■ WHAT TO PRODUCE
Please repeat every line of text in the entries below word for word, leaving the pictures out of your answer.

(Collected data)
[Start of Attachment]

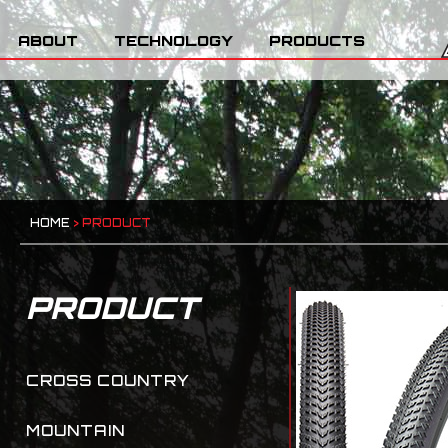
ABOUT
TECHNOLOGY
PRODUCTS
HOME
>
PRODUCT
PRODUCT
CROSS COUNTRY
MOUNTAIN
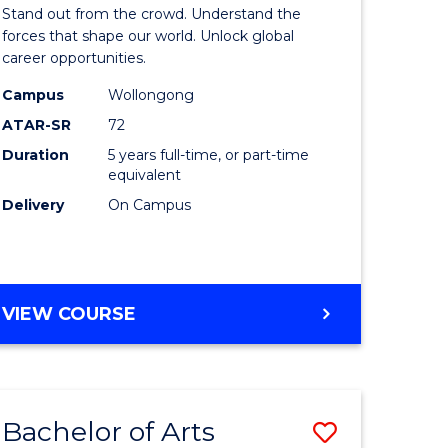
Arts
Stand out from the crowd. Understand the
-
forces that shape our world. Unlock global
career opportunities.
lor
Bachelor
Campus
Wollongong
of
ATAR-SR
72
nication
Internati
Duration
5 years full-time, or part-time
equivalent
Studies
Delivery
On Campus
to
Course
e
Favourite
BACHELOR
VIEW COURSE
ites
OF
ARTS
-
BACHELOR
Bachelor of Arts
Save
OF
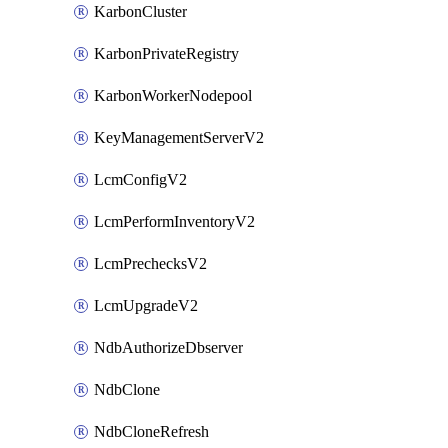
KarbonCluster
KarbonPrivateRegistry
KarbonWorkerNodepool
KeyManagementServerV2
LcmConfigV2
LcmPerformInventoryV2
LcmPrechecksV2
LcmUpgradeV2
NdbAuthorizeDbserver
NdbClone
NdbCloneRefresh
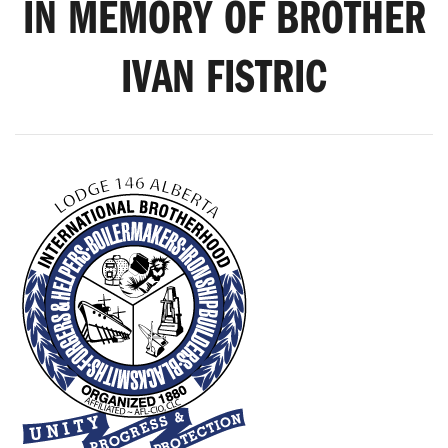
IN MEMORY OF BROTHER
IVAN FISTRIC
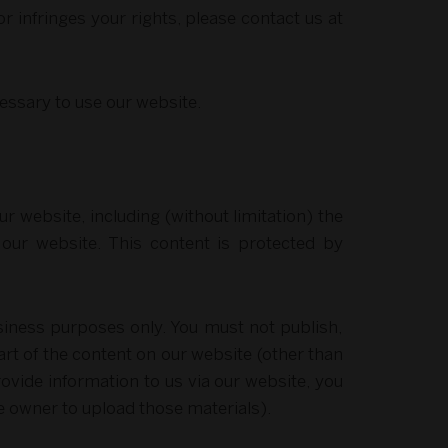
or infringes your rights, please contact us at
cessary to use our website.
ur website, including (without limitation) the
f our website. This content is protected by
siness purposes only. You must not publish,
rt of the content on our website (other than
ovide information to us via our website, you
he owner to upload those materials).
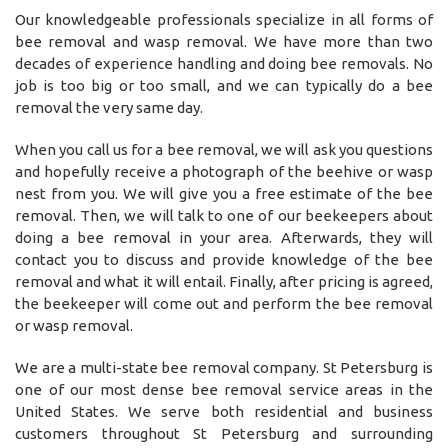
Our knowledgeable professionals specialize in all forms of
bee removal and wasp removal. We have more than two
decades of experience handling and doing bee removals. No
job is too big or too small, and we can typically do a bee
removal the very same day.
When you call us for a bee removal, we will ask you questions
and hopefully receive a photograph of the beehive or wasp
nest from you. We will give you a free estimate of the bee
removal. Then, we will talk to one of our beekeepers about
doing a bee removal in your area. Afterwards, they will
contact you to discuss and provide knowledge of the bee
removal and what it will entail. Finally, after pricing is agreed,
the beekeeper will come out and perform the bee removal
or wasp removal.
We are a multi-state bee removal company. St Petersburg is
one of our most dense bee removal service areas in the
United States. We serve both residential and business
customers throughout St Petersburg and surrounding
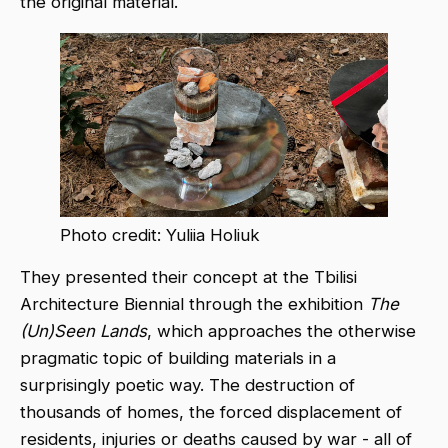
the original material.
Photo credit: Yuliia Holiuk
They presented their concept at the Tbilisi
Architecture Biennial through the exhibition
The
(Un)Seen Lands
, which approaches the otherwise
pragmatic topic of building materials in a
surprisingly poetic way. The destruction of
thousands of homes, the forced displacement of
residents, injuries or deaths caused by war - all of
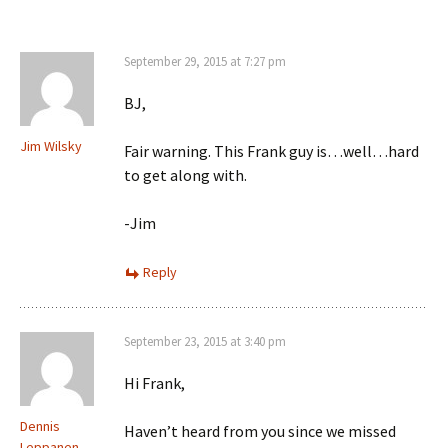
September 29, 2015 at 7:27 pm
BJ,
Jim Wilsky
Fair warning. This Frank guy is…well…hard
to get along with.
-Jim
Reply
September 23, 2015 at 3:40 pm
Hi Frank,
Dennis
Haven’t heard from you since we missed
Leppanen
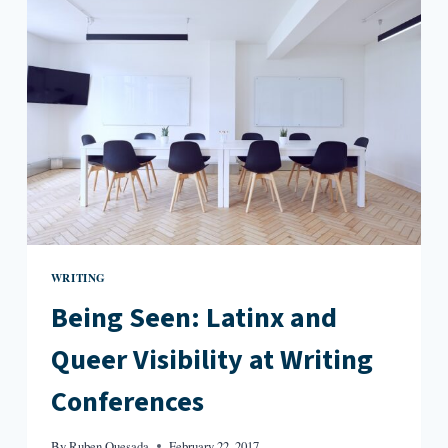
IN
WELCOME
TO
SONNETVILLE,
NEW
JERSEY
WRITING
Being Seen: Latinx and
Queer Visibility at Writing
Conferences
By
Ruben Quesada
February 22, 2017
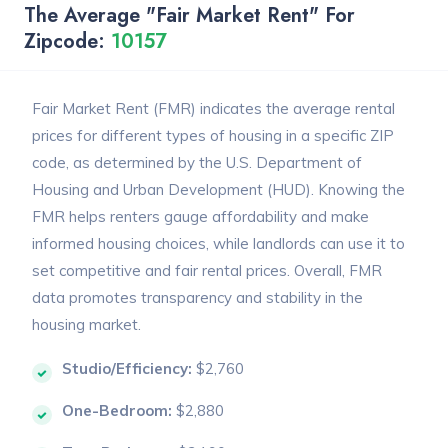
The Average "Fair Market Rent" For
Zipcode:
10157
Fair Market Rent (FMR) indicates the average rental
prices for different types of housing in a specific ZIP
code, as determined by the U.S. Department of
Housing and Urban Development (HUD). Knowing the
FMR helps renters gauge affordability and make
informed housing choices, while landlords can use it to
set competitive and fair rental prices. Overall, FMR
data promotes transparency and stability in the
housing market.
Studio/Efficiency:
$2,760
One-Bedroom:
$2,880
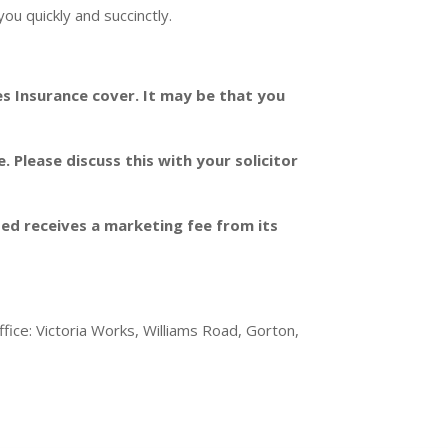
ou quickly and succinctly.
es Insurance cover. It may be that you
Please discuss this with your solicitor
ited receives a marketing fee from its
ice: Victoria Works, Williams Road, Gorton,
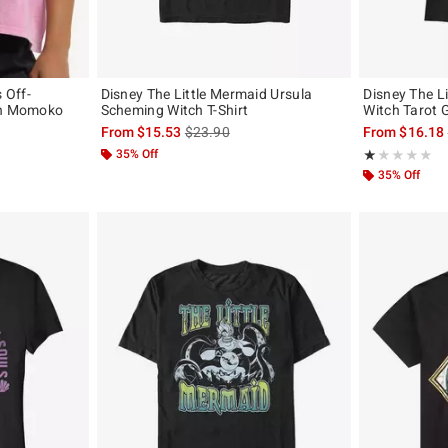
 Off-
Disney The Little Mermaid Ursula
Disney The L
ch Momoko
Scheming Witch T-Shirt
Witch Tarot G
original price is
is sales price, the original price is
From
$15.53
$23.90
From
$16.18
35% Off
Rating, 1 out of
★★★★★
★★★★★
35% Off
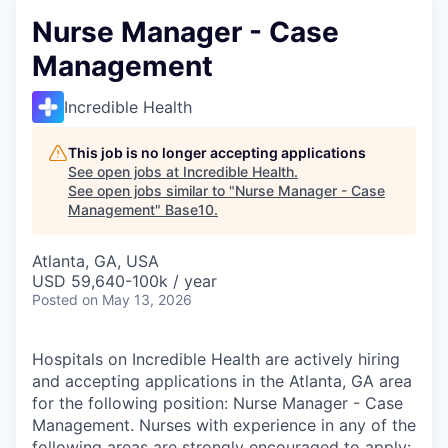
Nurse Manager - Case
Management
Incredible Health
This job is no longer accepting applications
See open jobs at
Incredible Health
.
See open jobs similar to "
Nurse Manager - Case
Management
"
Base10
.
Atlanta, GA, USA
USD 59,640-100k / year
Posted
on May 13, 2026
Hospitals on Incredible Health are actively hiring
and accepting applications in the Atlanta, GA area
for the following position: Nurse Manager - Case
Management. Nurses with experience in any of the
following areas are strongly encouraged to apply:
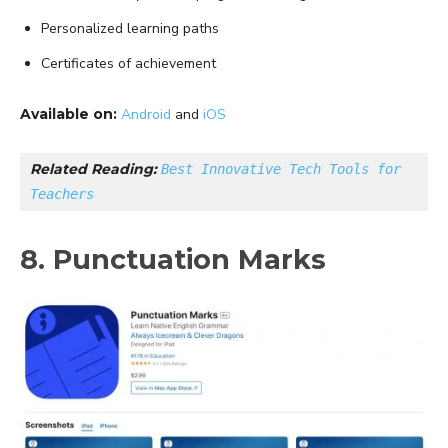
Personalized learning paths
Certificates of achievement
Available on:
Android
and
iOS
Related Reading: 
Best Innovative Tech Tools for 
Teachers
8. Punctuation Marks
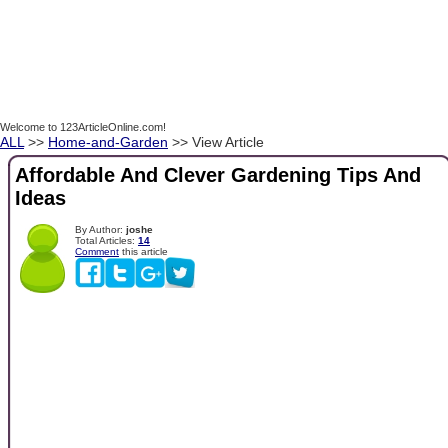
Welcome to 123ArticleOnline.com!
ALL
>>
Home-and-Garden
>> View Article
Affordable And Clever Gardening Tips And
Ideas
By Author:
joshe
Total Articles:
14
Comment
this article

[End of Attachment]

■ WRITTEN ANSWER
ABOUT
TECHNOLOGY
PRODUCTS
HOME
>
PRODUCT
PRODUCT
CROSS COUNTRY
MOUNTAIN
Arts
Stand out from the crowd. Understand the
-
forces that shape our world. Unlock global
career opportunities.
lor
Bachelor
Campus
Wollongong
of
ATAR-SR
72
nication
Internati
Duration
5 years full-time, or part-time
equivalent
Studies
Delivery
On Campus
to
Course
e
Favourite
BACHELOR
VIEW COURSE
ites
OF
ARTS
-
BACHELOR
Bachelor of Arts
Save
OF
KarbonCluster
KarbonPrivateRegistry
KarbonWorkerNodepool
KeyManagementServerV2
LcmConfigV2
LcmPerformInventoryV2
LcmPrechecksV2
LcmUpgradeV2
NdbAuthorizeDbserver
NdbClone
NdbCloneRefresh
IN MEMORY OF BROTHER
IVAN FISTRIC
or infringes your rights, please contact us at
cessary to use our website.
ur website, including (without limitation) the
f our website. This content is protected by
siness purposes only. You must not publish,
rt of the content on our website (other than
ovide information to us via our website, you
he owner to upload those materials).
Our knowledgeable professionals specialize in all forms of
bee removal and wasp removal. We have more than two
decades of experience handling and doing bee removals. No
job is too big or too small, and we can typically do a bee
removal the very same day.
When you call us for a bee removal, we will ask you questions
and hopefully receive a photograph of the beehive or wasp
nest from you. We will give you a free estimate of the bee
removal. Then, we will talk to one of our beekeepers about
doing a bee removal in your area. Afterwards, they will
contact you to discuss and provide knowledge of the bee
removal and what it will entail. Finally, after pricing is agreed,
the beekeeper will come out and perform the bee removal
or wasp removal.
We are a multi-state bee removal company. St Petersburg is
one of our most dense bee removal service areas in the
United States. We serve both residential and business
customers throughout St Petersburg and surrounding
the original material.
Photo credit: Yuliia Holiuk
They presented their concept at the Tbilisi
Architecture Biennial through the exhibition
The
(Un)Seen Lands
, which approaches the otherwise
pragmatic topic of building materials in a
surprisingly poetic way. The destruction of
thousands of homes, the forced displacement of
residents, injuries or deaths caused by war - all of
September 29, 2015 at 7:27 pm
BJ,
Jim Wilsky
Fair warning. This Frank guy is…well…hard
to get along with.
-Jim
Reply
September 23, 2015 at 3:40 pm
Hi Frank,
Dennis
Haven’t heard from you since we missed
Leppanen
IN
WELCOME
TO
SONNETVILLE,
NEW
JERSEY
WRITING
Being Seen: Latinx and
Queer Visibility at Writing
Conferences
By
Ruben Quesada
February 22, 2017
The Average "Fair Market Rent" For
Zipcode:
10157
Fair Market Rent (FMR) indicates the average rental
prices for different types of housing in a specific ZIP
code, as determined by the U.S. Department of
Housing and Urban Development (HUD). Knowing the
FMR helps renters gauge affordability and make
informed housing choices, while landlords can use it to
set competitive and fair rental prices. Overall, FMR
data promotes transparency and stability in the
housing market.
Studio/Efficiency:
$2,760
One-Bedroom:
$2,880
ou quickly and succinctly.
es Insurance cover. It may be that you
Please discuss this with your solicitor
ited receives a marketing fee from its
ice: Victoria Works, Williams Road, Gorton,
 Off-
Disney The Little Mermaid Ursula
Disney The L
ch Momoko
Scheming Witch T-Shirt
Witch Tarot G
original price is
is sales price, the original price is
From
$15.53
$23.90
From
$16.18
35% Off
Rating, 1 out of
★★★★★
★★★★★
35% Off
Nurse Manager - Case
Management
Incredible Health
This job is no longer accepting applications
See open jobs at
Incredible Health
.
See open jobs similar to "
Nurse Manager - Case
Management
"
Base10
.
Atlanta, GA, USA
USD 59,640-100k / year
Posted
on May 13, 2026
Hospitals on Incredible Health are actively hiring
and accepting applications in the Atlanta, GA area
for the following position: Nurse Manager - Case
Management. Nurses with experience in any of the
following areas are strongly encouraged to apply:
Personalized learning paths
Certificates of achievement
Available on:
Android
and
iOS
Related Reading: 
Best Innovative Tech Tools for 
Teachers
8. Punctuation Marks
Welcome to 123ArticleOnline.com!
ALL
>>
Home-and-Garden
>> View Article
Affordable And Clever Gardening Tips And
Ideas
By Author:
joshe
Total Articles:
14
Comment
this article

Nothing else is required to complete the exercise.